PROBLEM TO SOLVE. Every entry has to be output exactly, with none skipped.

SUPPLIED MATERIAL.
===============
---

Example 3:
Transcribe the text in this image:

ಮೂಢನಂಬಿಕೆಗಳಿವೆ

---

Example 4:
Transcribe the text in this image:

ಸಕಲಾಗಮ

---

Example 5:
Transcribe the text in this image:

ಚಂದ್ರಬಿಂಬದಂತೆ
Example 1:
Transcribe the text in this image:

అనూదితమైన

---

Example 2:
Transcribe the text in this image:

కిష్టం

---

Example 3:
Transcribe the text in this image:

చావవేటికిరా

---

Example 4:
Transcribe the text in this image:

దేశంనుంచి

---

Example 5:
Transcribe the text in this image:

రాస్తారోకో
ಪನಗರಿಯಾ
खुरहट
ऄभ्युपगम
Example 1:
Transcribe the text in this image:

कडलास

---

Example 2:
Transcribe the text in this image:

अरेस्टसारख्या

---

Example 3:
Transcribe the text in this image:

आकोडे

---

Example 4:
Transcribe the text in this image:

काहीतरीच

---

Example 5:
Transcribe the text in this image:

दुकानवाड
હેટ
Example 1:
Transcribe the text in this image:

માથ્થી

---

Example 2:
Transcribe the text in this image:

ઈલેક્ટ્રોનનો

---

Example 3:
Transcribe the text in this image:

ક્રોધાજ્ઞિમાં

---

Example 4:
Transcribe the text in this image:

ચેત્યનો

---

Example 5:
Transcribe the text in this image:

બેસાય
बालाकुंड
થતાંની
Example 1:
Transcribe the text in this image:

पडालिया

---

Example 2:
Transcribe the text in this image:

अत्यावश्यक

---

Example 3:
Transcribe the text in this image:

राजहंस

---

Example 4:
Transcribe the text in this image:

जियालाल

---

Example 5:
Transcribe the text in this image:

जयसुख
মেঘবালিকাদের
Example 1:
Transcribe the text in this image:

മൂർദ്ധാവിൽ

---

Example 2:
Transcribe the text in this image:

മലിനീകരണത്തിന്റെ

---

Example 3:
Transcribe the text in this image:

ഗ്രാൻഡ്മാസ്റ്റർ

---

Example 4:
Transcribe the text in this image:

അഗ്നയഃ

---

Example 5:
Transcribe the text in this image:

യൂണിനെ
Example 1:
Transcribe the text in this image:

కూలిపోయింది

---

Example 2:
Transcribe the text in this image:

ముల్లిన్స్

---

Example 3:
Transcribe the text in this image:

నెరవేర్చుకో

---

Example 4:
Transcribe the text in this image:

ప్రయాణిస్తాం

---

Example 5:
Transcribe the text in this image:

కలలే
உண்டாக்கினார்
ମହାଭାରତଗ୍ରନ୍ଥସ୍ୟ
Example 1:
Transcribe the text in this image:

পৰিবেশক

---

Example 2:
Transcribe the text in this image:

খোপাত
===============
SOLUTION TO THIS TASK.
---

Example 3:
Transcribe the text in this image:

ಮೂಢನಂಬಿಕೆಗಳಿವೆ

---

Example 4:
Transcribe the text in this image:

ಸಕಲಾಗಮ

---

Example 5:
Transcribe the text in this image:

ಚಂದ್ರಬಿಂಬದಂತೆ
Example 1:
Transcribe the text in this image:

అనూదితమైన

---

Example 2:
Transcribe the text in this image:

కిష్టం

---

Example 3:
Transcribe the text in this image:

చావవేటికిరా

---

Example 4:
Transcribe the text in this image:

దేశంనుంచి

---

Example 5:
Transcribe the text in this image:

రాస్తారోకో
ಪನಗರಿಯಾ
खुरहट
ऄभ्युपगम
Example 1:
Transcribe the text in this image:

कडलास

---

Example 2:
Transcribe the text in this image:

अरेस्टसारख्या

---

Example 3:
Transcribe the text in this image:

आकोडे

---

Example 4:
Transcribe the text in this image:

काहीतरीच

---

Example 5:
Transcribe the text in this image:

दुकानवाड
હેટ
Example 1:
Transcribe the text in this image:

માથ્થી

---

Example 2:
Transcribe the text in this image:

ઈલેક્ટ્રોનનો

---

Example 3:
Transcribe the text in this image:

ક્રોધાજ્ઞિમાં

---

Example 4:
Transcribe the text in this image:

ચેત્યનો

---

Example 5:
Transcribe the text in this image:

બેસાય
बालाकुंड
થતાંની
Example 1:
Transcribe the text in this image:

पडालिया

---

Example 2:
Transcribe the text in this image:

अत्यावश्यक

---

Example 3:
Transcribe the text in this image:

राजहंस

---

Example 4:
Transcribe the text in this image:

जियालाल

---

Example 5:
Transcribe the text in this image:

जयसुख
মেঘবালিকাদের
Example 1:
Transcribe the text in this image:

മൂർദ്ധാവിൽ

---

Example 2:
Transcribe the text in this image:

മലിനീകരണത്തിന്റെ

---

Example 3:
Transcribe the text in this image:

ഗ്രാൻഡ്മാസ്റ്റർ

---

Example 4:
Transcribe the text in this image:

അഗ്നയഃ

---

Example 5:
Transcribe the text in this image:

യൂണിനെ
Example 1:
Transcribe the text in this image:

కూలిపోయింది

---

Example 2:
Transcribe the text in this image:

ముల్లిన్స్

---

Example 3:
Transcribe the text in this image:

నెరవేర్చుకో

---

Example 4:
Transcribe the text in this image:

ప్రయాణిస్తాం

---

Example 5:
Transcribe the text in this image:

కలలే
உண்டாக்கினார்
ମହାଭାରତଗ୍ରନ୍ଥସ୍ୟ
Example 1:
Transcribe the text in this image:

পৰিবেশক

---

Example 2:
Transcribe the text in this image:

খোপাত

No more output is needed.